People who suffer an anterior cruciate ligament (ACL) injury often have symptoms that will gradually improve up to one year after surgical reconstruction. However, these symptoms can persist beyond that one-year mark and cause significant limitations and comorbidities. Persistent symptoms may be linked with concomitant injuries and other structural or degenerative changes. Therefore, the authors aimed to test this hypothesis by determining the relationship between concomitant injuries and other structural findings at 1 and 5 years post surgery to patient-reported outcomes 1 and 5 years after an ACL reconstruction. These researchers followed 81 participants who had an ACL reconstruction a year prior to the study and no new injury during that year. The authors defined a “combined injury” as a knee with a concomitant meniscectomy or cartilage defect at the time of an ACL reconstruction. Researchers evaluated patient-reported outcomes (KOOS & IKDC), activity levels, and structural changes or secondary injuries (via MRI) at 1 and 5 years after surgery. Participants who had an ACL reconstruction with a combined injury reported worse KOOS sport and IKDC scores at 1 year. On average, patients improved in all knee outcomes, except KOOS Symptoms, between 1 and 5 years after surgery. The presence of a patellofemoral cartilage defect at 1 year after surgery was associated with worse patient-reported outcomes at 5 years after surgery. Furthermore, a person with a meniscal lesion at 1 year was more likely to have worse KOOS symptoms at 5 years after surgery. At 5 years after surgery, a person with a patellofemoral cartilage defect or meniscal tear was more likely to have worse outcomes while someone with a tibiofemoral bone marrow lesion was more likely to have better patient-reported outcomes.

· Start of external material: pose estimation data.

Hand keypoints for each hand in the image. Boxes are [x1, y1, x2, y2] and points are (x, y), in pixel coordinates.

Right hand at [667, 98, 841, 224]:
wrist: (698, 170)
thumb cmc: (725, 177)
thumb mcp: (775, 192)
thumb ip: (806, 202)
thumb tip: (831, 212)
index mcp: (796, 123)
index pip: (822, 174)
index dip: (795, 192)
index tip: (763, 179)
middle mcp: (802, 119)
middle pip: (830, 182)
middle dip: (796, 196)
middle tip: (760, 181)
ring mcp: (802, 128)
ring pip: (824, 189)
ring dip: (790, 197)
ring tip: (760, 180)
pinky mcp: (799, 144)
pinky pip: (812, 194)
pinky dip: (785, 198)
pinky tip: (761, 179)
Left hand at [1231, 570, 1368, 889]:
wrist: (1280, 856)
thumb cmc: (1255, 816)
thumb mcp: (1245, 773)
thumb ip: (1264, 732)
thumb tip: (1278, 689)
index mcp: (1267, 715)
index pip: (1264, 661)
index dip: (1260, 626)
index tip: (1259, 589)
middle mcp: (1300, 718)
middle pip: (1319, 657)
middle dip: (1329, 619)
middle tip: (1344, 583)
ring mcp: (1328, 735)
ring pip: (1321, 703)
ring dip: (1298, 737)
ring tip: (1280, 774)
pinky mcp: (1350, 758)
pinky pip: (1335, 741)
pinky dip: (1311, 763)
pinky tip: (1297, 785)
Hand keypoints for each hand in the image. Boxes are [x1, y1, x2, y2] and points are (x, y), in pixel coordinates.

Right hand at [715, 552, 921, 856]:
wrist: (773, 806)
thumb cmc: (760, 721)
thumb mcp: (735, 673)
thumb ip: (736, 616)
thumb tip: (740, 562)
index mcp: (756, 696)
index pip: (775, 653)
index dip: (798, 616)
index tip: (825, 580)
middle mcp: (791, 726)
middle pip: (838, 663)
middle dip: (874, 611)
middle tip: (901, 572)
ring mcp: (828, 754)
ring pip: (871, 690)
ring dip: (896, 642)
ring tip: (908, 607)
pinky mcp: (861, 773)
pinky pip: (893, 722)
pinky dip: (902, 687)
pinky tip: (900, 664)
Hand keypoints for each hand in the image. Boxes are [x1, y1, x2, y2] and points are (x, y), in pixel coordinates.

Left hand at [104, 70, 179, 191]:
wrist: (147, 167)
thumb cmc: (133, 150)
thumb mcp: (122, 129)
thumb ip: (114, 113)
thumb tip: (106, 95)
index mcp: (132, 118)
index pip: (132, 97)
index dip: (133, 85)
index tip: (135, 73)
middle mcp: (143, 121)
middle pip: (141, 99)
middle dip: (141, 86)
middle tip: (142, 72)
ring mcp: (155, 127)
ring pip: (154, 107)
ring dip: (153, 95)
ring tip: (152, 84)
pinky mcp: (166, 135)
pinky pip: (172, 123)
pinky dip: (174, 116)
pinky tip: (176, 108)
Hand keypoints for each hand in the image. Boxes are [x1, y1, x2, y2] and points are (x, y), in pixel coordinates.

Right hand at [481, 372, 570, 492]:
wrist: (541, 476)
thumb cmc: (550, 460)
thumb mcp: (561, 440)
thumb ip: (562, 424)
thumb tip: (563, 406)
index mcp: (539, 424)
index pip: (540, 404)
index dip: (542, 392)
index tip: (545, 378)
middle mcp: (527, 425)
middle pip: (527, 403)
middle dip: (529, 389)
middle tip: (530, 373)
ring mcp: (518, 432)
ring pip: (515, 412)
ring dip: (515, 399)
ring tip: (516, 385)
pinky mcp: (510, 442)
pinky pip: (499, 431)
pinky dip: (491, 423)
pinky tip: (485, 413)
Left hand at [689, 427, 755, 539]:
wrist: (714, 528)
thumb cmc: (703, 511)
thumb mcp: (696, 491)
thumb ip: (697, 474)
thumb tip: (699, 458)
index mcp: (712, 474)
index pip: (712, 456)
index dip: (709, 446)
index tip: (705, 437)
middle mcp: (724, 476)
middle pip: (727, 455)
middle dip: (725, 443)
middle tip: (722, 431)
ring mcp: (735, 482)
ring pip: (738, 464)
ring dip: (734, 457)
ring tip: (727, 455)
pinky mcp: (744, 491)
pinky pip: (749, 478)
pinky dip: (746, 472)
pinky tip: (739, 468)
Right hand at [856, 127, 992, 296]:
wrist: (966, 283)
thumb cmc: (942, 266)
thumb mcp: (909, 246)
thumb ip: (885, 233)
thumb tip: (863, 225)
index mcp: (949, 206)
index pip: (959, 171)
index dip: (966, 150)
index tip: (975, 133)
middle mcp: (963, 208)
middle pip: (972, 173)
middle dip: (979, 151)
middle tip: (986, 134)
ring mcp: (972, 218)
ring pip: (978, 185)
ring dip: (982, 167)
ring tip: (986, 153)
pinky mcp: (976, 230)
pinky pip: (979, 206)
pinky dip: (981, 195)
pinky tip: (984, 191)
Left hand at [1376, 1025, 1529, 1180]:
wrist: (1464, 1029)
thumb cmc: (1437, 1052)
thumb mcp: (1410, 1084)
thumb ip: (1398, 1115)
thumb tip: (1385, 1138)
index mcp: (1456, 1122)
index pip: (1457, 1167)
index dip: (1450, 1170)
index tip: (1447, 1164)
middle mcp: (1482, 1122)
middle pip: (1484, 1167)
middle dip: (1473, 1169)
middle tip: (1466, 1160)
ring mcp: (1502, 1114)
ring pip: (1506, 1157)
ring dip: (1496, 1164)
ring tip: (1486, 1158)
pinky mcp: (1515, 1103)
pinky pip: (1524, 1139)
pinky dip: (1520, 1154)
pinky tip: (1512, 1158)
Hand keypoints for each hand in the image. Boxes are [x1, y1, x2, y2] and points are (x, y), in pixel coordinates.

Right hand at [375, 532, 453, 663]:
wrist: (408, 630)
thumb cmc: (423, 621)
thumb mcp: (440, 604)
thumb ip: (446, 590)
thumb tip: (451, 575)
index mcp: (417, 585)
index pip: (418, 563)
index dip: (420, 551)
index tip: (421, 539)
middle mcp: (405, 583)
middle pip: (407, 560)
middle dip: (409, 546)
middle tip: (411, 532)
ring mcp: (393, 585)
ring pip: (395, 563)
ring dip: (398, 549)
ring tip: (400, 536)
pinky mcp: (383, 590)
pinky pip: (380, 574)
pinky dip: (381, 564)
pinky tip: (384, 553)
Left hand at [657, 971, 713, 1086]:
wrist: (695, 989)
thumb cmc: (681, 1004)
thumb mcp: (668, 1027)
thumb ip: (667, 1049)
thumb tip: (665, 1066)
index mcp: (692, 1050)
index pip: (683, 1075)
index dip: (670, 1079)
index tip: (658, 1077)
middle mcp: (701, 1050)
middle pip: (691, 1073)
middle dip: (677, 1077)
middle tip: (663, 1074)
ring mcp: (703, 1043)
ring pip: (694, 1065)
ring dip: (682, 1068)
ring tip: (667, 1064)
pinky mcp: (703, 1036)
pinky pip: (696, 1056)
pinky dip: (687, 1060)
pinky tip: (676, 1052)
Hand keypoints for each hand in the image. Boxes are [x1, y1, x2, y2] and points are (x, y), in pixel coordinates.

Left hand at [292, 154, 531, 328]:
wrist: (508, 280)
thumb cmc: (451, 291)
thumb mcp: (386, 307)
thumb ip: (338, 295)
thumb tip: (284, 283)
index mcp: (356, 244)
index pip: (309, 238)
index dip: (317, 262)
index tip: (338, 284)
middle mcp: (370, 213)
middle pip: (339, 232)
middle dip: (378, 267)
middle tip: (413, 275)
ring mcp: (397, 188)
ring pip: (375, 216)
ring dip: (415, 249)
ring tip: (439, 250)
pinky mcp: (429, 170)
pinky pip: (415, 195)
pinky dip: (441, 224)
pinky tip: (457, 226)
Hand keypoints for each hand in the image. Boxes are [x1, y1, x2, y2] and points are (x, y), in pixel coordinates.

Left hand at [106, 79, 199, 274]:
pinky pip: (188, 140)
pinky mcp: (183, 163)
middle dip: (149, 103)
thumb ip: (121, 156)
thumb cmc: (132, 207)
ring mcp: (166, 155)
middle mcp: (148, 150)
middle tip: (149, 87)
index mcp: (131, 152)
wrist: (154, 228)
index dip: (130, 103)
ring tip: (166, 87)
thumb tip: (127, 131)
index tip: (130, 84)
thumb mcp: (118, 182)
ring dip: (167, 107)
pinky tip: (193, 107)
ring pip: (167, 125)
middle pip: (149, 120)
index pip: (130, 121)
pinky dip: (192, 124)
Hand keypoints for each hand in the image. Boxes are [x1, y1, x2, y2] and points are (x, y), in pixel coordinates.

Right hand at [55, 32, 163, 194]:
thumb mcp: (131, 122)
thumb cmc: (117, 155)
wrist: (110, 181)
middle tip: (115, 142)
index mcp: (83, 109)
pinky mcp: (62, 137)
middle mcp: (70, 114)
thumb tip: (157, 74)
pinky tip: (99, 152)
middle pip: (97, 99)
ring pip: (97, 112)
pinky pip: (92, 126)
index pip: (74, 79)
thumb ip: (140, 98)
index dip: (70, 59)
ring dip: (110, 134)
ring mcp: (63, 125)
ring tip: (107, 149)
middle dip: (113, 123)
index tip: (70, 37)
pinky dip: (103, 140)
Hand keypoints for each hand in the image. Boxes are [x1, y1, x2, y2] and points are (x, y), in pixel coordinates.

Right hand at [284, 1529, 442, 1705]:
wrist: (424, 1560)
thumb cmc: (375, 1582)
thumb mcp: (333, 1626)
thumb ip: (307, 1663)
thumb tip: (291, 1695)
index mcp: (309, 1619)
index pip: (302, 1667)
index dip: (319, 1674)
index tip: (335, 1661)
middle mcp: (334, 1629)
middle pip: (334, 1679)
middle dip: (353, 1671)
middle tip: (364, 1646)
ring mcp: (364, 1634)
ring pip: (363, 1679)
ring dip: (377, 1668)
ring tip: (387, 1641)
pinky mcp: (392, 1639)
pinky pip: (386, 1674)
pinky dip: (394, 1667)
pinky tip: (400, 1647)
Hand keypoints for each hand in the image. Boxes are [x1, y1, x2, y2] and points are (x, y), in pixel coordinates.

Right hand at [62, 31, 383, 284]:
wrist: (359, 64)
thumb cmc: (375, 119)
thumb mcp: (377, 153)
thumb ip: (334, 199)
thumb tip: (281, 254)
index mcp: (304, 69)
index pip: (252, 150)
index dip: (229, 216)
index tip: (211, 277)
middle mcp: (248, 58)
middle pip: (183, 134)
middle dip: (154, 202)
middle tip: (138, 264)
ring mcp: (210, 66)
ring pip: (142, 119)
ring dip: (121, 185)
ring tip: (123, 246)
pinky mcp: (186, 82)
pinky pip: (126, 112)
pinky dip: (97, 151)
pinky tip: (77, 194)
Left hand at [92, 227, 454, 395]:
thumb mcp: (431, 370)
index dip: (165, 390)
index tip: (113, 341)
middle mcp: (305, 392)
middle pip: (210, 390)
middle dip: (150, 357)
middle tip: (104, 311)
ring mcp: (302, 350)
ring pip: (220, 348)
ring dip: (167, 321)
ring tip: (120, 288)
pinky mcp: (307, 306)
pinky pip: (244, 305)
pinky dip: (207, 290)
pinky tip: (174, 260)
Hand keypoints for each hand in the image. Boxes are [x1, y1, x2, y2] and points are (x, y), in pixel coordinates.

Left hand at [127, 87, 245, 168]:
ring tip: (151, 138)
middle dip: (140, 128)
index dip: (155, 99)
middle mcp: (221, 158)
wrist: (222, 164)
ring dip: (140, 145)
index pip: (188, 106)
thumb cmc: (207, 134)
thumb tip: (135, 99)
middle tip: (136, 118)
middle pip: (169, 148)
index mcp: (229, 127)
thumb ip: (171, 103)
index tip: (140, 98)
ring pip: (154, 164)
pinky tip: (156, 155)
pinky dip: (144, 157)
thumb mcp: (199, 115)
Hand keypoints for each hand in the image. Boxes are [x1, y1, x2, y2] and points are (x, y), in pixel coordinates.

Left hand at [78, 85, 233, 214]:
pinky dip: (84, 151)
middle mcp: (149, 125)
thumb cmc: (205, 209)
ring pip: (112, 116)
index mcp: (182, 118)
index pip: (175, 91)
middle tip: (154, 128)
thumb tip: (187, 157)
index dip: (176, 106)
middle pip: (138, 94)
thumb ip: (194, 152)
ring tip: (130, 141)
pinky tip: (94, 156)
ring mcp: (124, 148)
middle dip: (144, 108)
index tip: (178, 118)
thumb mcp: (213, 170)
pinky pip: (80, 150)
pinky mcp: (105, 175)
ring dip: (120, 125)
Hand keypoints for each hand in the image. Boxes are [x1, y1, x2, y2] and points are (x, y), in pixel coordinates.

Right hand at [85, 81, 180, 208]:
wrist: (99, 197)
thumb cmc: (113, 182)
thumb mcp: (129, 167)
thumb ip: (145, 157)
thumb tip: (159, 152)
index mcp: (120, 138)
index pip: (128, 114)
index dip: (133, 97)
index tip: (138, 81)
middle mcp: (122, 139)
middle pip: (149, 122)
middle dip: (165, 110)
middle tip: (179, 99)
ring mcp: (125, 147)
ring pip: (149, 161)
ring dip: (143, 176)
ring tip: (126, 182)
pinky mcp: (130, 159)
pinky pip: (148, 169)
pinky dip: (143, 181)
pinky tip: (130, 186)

A patient with a secondary or concomitant injury is at a greater risk for poor outcomes than those who have an isolated ACL reconstruction. This agrees with Claes and colleagues who showed that a person who had a meniscectomy at the time of an ACL reconstruction was 3.5 times more likely to develop osteoarthritis within the first decade after injury than someone with an isolated ACL reconstruction. Interestingly, most of the imaging findings were not associated with worse patient-reported outcomes, except for the presence of patellofemoral cartilage defects and meniscal lesions. This makes clinical sense, yet the question becomes whether the injury or secondary injury caused these structural changes, or if they developed after mal-adaptations in gait or rehabilitation post-surgery. Interestingly, bone marrow lesions at 5 years post reconstruction were associated with better patient-reported outcomes. Post-traumatic bone marrow lesions (bone bruises) are often seen on imaging shortly after an injury, and they tend to resolve within the first year. In other patient populations, bone marrow lesions are often associated with overloading a region of a bone. It would be interesting to see if the new bone marrow lesions at 5 years post-surgery appear where the original lesions were located. This may be something to further investigate to see if these individuals are participating in more physical activity and their knee is not responding well to the loading activities. Researchers should also follow these patients to track their progression or rate of deterioration. As clinicians, we should pay attention to patients with concomitant injuries and patellofemoral pain and try to emphasize patient education about committing to long-term management of this injury to prevent or delay long-term issues. One to 5 years after surgery may serve as a critical time to emphasize and target interventions for these patients. Unfortunately, these patients often are not evaluated at these time points because they are no longer under the care of the sports medicine team. It may be important to educate patients to seek an evaluation at 1 and 5 years after surgery if they experience any knee symptoms.

Questions for Discussion: Do you follow up with patients after the first year after an ACL reconstruction? What things do you tell your patients as they are nearing the 1-year post-surgery milestone?